「理想の酪農を求めて」 岩谷牧場
小さい頃から「北海道で酪農したい!」という理想を追い求めて、新規就農に至ったご夫婦がいます。
今回は、岩谷牧場 岩谷さんご夫婦(北海道幕別町)にお話を伺いました。
△智恵さん(左)と史人さん(右)
(※当社発行の農業フリーペーパー「VOICE」38号/2017年春号より転載)
理想の酪農を求めて
―岩谷牧場さんについて教えてください。
史人さん
うちの牧場は全部で60頭ほど。作業は夫婦で分担しており、私は親牛担当で日々の搾乳や人工授精などを、妻は子牛を担当しています。
―従業員の方はいらっしゃいますか?
史人さん
正規雇用はいませんが、酪農ヘルパーさんにお願いしたり、大学生がバイトや実習でよく来ます。
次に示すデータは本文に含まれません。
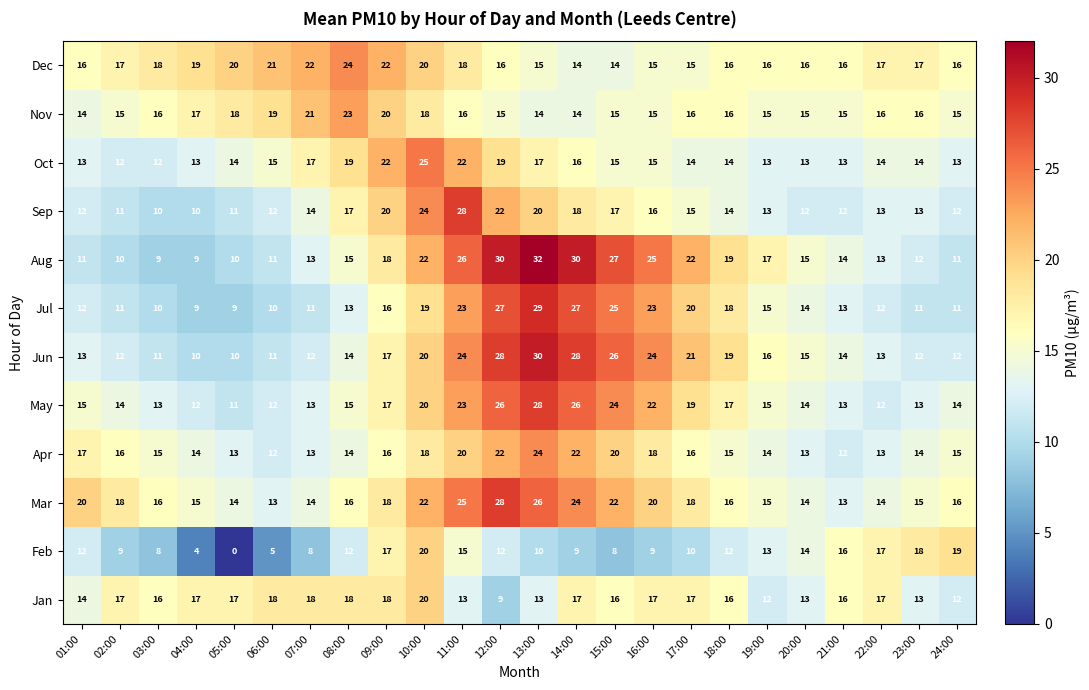

Between 10:00 and 15:00, which series saw the biggest shift?

Feb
特に学生さんには実際の作業をたくさん体験してほしいですね。
智恵さん
小さな酪農家で体験するからこそ学べること・教えられることが沢山あると思います。除角やワクチネーションなども一緒にすることがありますが、「普通のバイトだと経験できないので勉強になった」と話す学生さんもいますよ。学生さんの将来の夢を聞くのも面白くて楽しみの一つです。
史人さん
私自身、小さい頃から「北海道で酪農したい!」と思い、夢が叶って新規就農できました。その時から、この規模、このやり方の酪農が理想的でした。
―岩谷さんは新規就農者なのですか?
史人さん
そうです。妻も私も出身は本州です。妻とは大学時代の同級生で、妻も将来は北海道に住み動物の仕事をすることに憧れていました。その後いろいろご縁をいただき、平成11年からこの場所で牧場を始めました。
就農の際は「公社営農場リース事業」を活用しましたが、やはり資金面は大変でしたね。その事業は牛も施設も土地も全部含めて貸すというもので、総額1億円になりました。5年据え置きで返済していくのですが、牛と施設は減価償却が終わっているので、返済自体は6千万円くらいです。ただ、今の時代に同じ規模で新規就農しようと思うと、もっとかかると思います。
あと、就農当時はトラクターもなくて実習先の方にお借りしていたのですが、牧草収穫が遅いのを見かねた近所の方々が手伝いに来てくれるなど、すごく助けていただきました。地域の方々にも本当に感謝しています。
―最後に、学生に一言お願いします!
智恵さん
多くの学生さんは牛を扱うことに慣れていないので、牛は逃げるし、十分気を付けないとケガをする恐れもあります。でもそうしたことは、理屈ではなく経験を積んで覚えていくことなので、どんどん経験してほしいですね。
史人さん
農業はやりがいのある仕事!それに、これからの地域や農業を作るのは「よそ者・バカ者・愚か者」だと思う。だからこそ、学生の間は色々なところで実習をして農業の価値を体感して、将来は農業を仕事にしてほしいですね。